(Aim of the exercise): Take the listing below and print exactly the lines starting at the line containing "ring pip: (1565, 1295)" and ending at the line containing "pinky tip: (1582, 1290)", both ends included, and no others.

━━━━━━━━━━━━━━━━━━━━━━━━━━━━━━

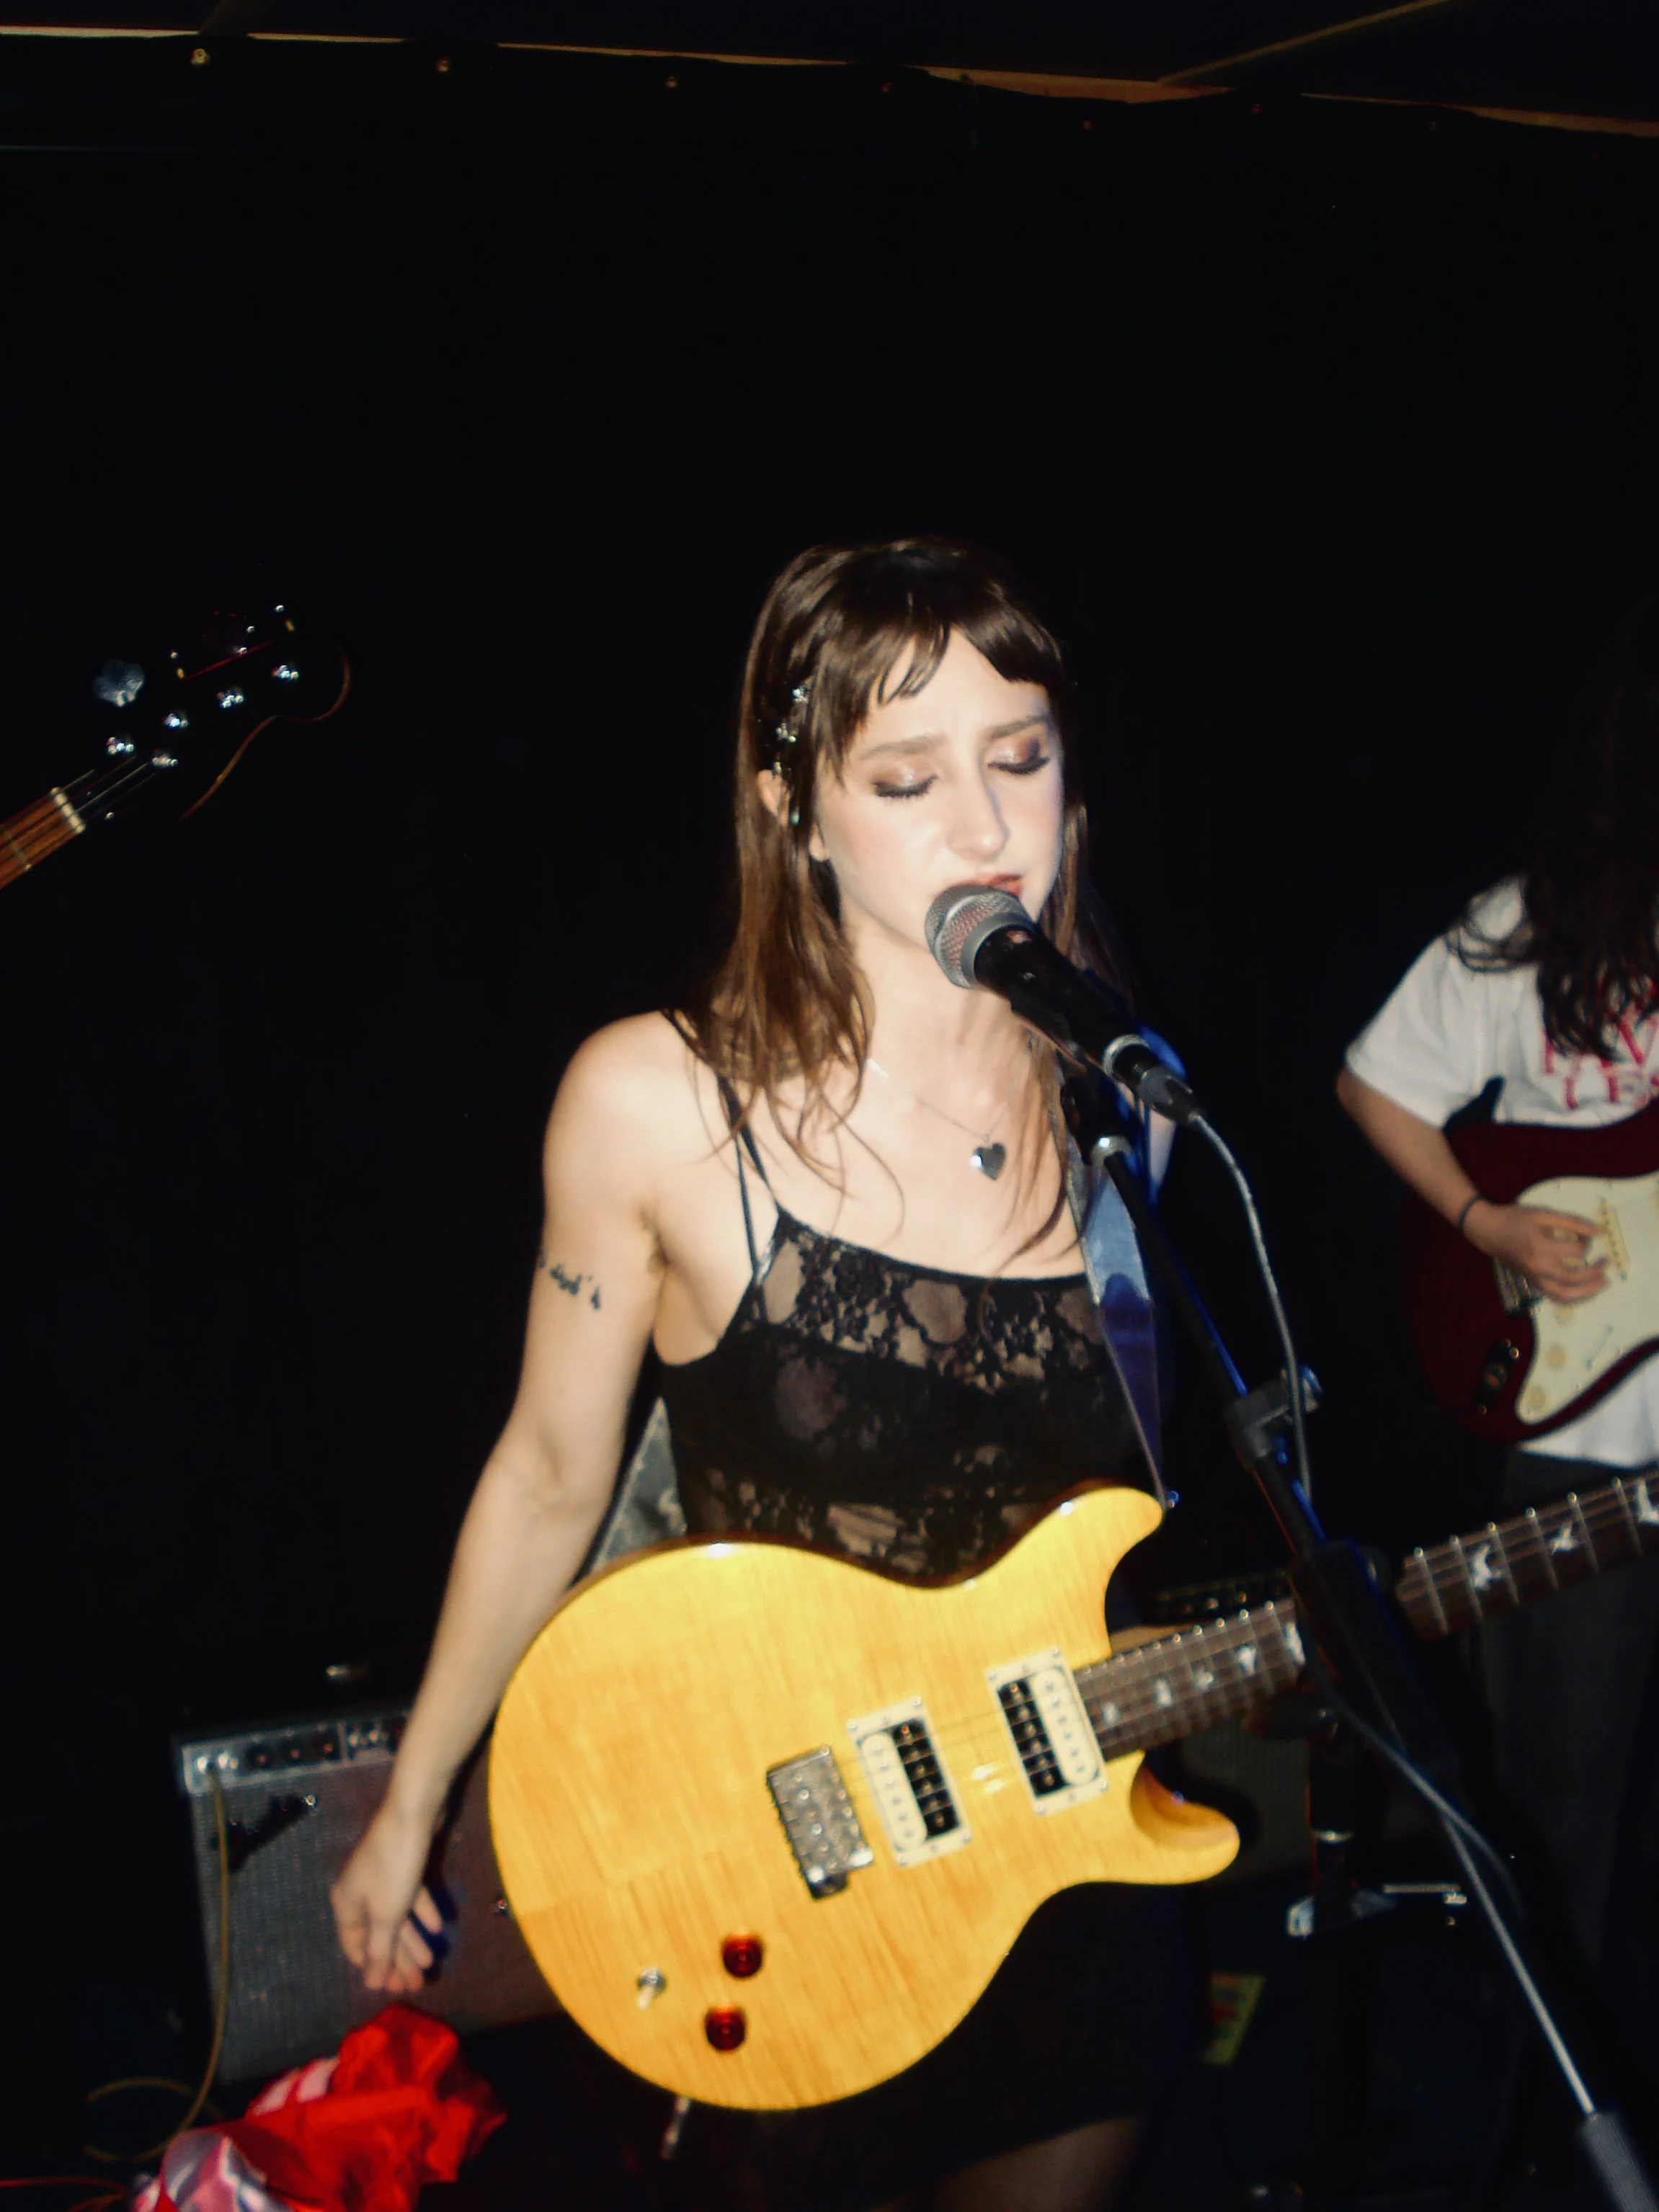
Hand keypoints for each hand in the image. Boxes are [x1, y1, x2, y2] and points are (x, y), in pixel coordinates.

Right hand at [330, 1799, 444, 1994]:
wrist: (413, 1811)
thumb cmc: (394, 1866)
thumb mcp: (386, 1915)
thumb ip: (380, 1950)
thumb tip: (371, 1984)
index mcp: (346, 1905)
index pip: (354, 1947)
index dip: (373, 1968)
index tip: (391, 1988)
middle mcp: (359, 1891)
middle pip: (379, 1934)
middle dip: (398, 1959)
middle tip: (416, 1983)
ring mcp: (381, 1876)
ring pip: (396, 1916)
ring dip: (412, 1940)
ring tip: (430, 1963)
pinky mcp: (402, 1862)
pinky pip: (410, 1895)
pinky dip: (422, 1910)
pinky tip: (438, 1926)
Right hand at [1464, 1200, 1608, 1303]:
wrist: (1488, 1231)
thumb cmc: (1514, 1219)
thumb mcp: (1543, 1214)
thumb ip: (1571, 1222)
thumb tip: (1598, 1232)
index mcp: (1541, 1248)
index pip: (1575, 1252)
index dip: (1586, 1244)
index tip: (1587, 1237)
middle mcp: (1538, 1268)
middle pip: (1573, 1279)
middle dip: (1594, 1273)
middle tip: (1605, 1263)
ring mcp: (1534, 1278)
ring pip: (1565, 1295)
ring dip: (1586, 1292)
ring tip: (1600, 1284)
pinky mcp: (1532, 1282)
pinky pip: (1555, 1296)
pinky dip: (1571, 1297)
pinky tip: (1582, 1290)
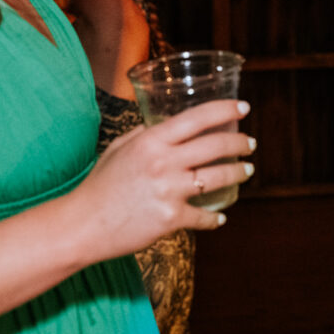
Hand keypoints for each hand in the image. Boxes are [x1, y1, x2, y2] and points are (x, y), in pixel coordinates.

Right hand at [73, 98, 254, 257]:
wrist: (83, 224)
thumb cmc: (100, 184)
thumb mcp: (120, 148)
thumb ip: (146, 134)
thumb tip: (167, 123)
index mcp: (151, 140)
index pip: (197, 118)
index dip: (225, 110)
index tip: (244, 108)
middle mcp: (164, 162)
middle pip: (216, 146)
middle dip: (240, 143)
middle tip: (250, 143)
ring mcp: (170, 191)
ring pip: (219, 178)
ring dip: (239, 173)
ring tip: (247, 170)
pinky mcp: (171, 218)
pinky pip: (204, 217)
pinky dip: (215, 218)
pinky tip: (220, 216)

━━━━━━━━━━━━━━━━━━━━━━━━━━━━━━

(Response for this exercise):
ring pip: (1565, 1295)
ring dip: (1586, 1292)
ring tip: (1600, 1284)
pinky mcp: (1532, 1282)
pinky pip: (1555, 1296)
pinky dip: (1571, 1297)
pinky tip: (1582, 1290)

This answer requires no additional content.